Gegen die Stimmen der Opposition hat der Bundestag in der letzten Sitzungswoche vor der Sommerpause einen Gesetzentwurf beschlossen, mit dem er das hiesige Recht weiter an die DSGVO anpassen will. Betroffen sind von dem Paket insgesamt 154 einzelne Gesetze (man könnte es auch „Monster“ nennen)

2. DSAnpUG-EU

Ein besonderer Knackpunkt war der Ansatz der großen Koalition, die Pflicht für Firmen abzuschwächen, einen betrieblichen Datenschutzbeauftragten zu bestellen. Das Parlament hat die Grenze dafür jetzt von 10 auf 20 Beschäftigte erhöht (dies ergibt sich aus der Beschlussempfehlung des Innenausschusses)

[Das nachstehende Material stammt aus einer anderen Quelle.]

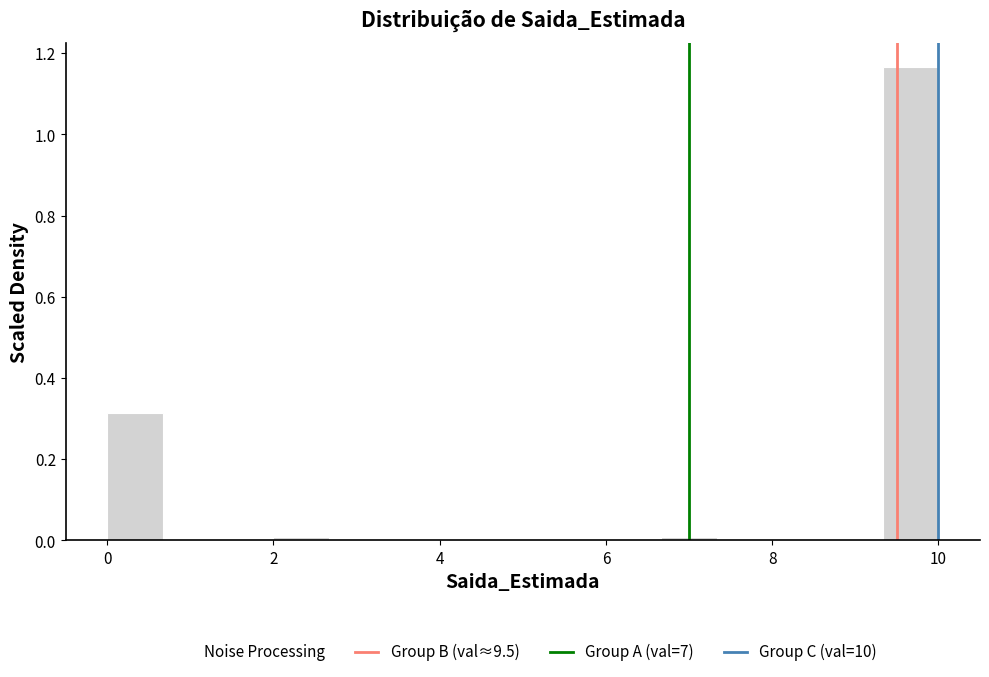

Read against the x-axis, roughly where is the centre of the tallest bar?

9.6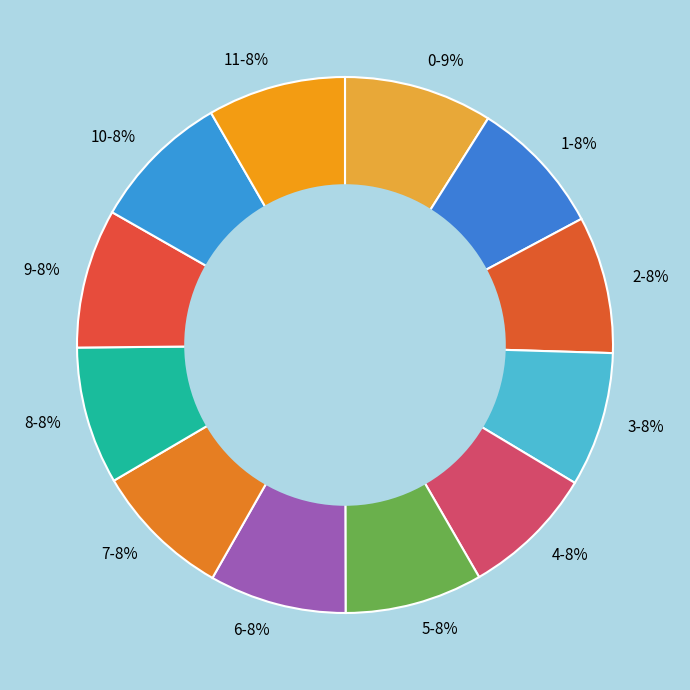

How many segments does this pie chart have?

12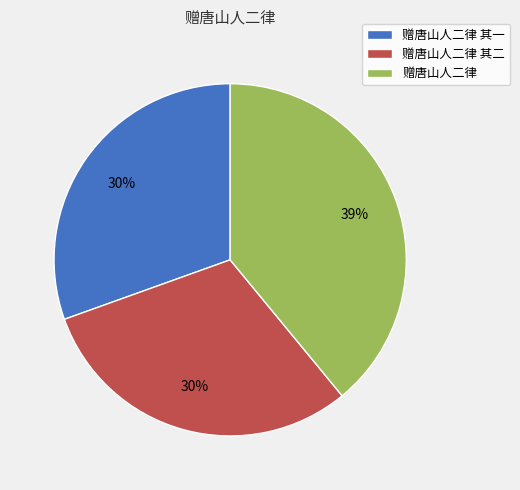

Is the sum of 赠唐山人二律 其二 and 赠唐山人二律 greater than half?

Yes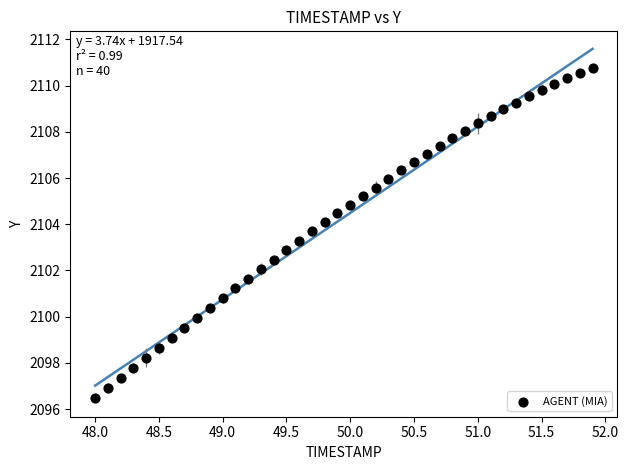

What is the range of Y values (max minus min)?

14.3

Beschlussempf. Innenausschuss

Das Gesetz muss noch den Bundesrat passieren. Abgeschwächt wurden auch die Betroffenenrechte, und für den Digitalfunk der Behörden und Organisationen mit Sicherheitsaufgaben (BOS) haben die Abgeordneten eine 75-tägige Vorratsdatenspeicherung eingebaut.

Auch wenn die Grenze erhöht wurde, bedeutet das nicht, dass damit die Pflichten der DSGVO außer Kraft treten. Dies ist ein Trugschluss, es bedeutet viel mehr, dass sich der Geschäftsführer selber mit den Datenschutzanforderungen auseinandersetzen muss. Der Bundesbeauftragte Ulrich Kelber twitterte insoweit schon, dass dies eher zu mehr Bußgeldern führen wird.